Saturday, August 4, 2012

A good [God loving] man

In 1964 I joined the Peace Corps out of college and in 1968, I worked evaluating a local OEO Community Action Program. From 1969 to 1970 I worked for a Legal Services Program on an Indian reservation in Arizona. All were the creations of Sargent Shriver -- A Good Man.

I recently completed reading  A Good Man: Rediscovering My Father, Sargent Shriver by Mark Shriver and was struck by the lessons to be found htere.

Reading Mark Shriver's tribute to his father was in part a trip back in time. It brought back memories of a brighter time when a generation felt that doing good deeds was doing the right thing and had the courage to do it. In part is a travel through time as I strongly related to Mark's story of growth, development and decline.

But this book is far more that a son's memory and tribute to his father, it is a tale of a family seen through the life of one man.
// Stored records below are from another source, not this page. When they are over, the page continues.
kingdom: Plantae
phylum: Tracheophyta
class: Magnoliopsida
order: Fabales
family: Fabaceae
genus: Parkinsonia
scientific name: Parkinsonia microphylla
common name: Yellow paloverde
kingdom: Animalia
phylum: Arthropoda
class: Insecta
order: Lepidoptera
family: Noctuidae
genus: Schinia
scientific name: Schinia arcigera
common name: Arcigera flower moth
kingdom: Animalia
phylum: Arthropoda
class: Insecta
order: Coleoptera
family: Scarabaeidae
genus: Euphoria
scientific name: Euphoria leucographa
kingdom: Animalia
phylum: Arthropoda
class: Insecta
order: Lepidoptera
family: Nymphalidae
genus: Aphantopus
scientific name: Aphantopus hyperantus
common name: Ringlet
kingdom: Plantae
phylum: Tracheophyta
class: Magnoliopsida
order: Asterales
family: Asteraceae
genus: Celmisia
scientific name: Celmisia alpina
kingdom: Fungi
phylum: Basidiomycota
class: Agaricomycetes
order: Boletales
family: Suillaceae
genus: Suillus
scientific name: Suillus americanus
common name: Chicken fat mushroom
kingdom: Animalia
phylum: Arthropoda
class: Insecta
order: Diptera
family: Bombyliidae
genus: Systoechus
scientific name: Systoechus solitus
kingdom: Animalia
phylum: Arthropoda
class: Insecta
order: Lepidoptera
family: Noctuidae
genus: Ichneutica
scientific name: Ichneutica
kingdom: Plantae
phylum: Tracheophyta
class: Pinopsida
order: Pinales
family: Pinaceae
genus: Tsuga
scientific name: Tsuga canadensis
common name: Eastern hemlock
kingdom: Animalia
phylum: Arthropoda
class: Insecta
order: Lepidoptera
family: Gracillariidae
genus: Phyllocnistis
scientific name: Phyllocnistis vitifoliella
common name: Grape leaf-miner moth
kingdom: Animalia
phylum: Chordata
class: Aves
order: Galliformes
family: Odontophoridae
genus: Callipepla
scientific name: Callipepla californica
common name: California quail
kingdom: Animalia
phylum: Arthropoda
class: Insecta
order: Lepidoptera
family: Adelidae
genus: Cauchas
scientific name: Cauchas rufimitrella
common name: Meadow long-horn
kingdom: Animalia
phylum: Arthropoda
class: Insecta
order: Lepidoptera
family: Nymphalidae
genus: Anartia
The book is divided into three section. 1. The life and times of Sargent Shriver and his family's ancestry; 2. The father and son relation from growing up in the shadow of the father and spot-lighted by being a Kennedy to witnessing the father's decline from Alzheimer and becoming the parent's caregiver; 3. Coming to terms with the legacy.


We often hear the phrase "a good man" and think "a good [God fearing] man". But when Mark Shrive describes his father as "a good man," he is describing "a good [God loving] man." 


We learn how much "faith, hope, and love" dominated Sargent Shriver's life, his marriage to Eunice Kennedy, his family of 5 children, to his service to his nation, his devotion to his church and his belief in the potentials of people of the world. We learn the secret to his life's joys, and his abiding faith in the face of defeat. He often told his family, "I'm doing the best I can with what God has given me." And he did much, creating the Peace Corps out of nothing, Office of Economic Opportunity (Head Start, Legal Services, etc.) and supporting his wife, Eunice, in creating the Special Olympics and building it into a global movement.


We also learn about the effect of this personality on a son who both worshiped his father and yet felt he must compete with him. And we learn how the son comes to reconcile himself with his father's achievements and comes to peace with his own conflict. In his eulogy to his father, Mark says,
"I'd always tried to live the way he did, but in that moment [his father's struggle with Alzheimer], I began to see his life less as a challenge to measure up to and more as a form of guidance to heed. I didn't have to be as good as he was at the tough stuff of faith, hope, and love -- all I had to do was the best I could."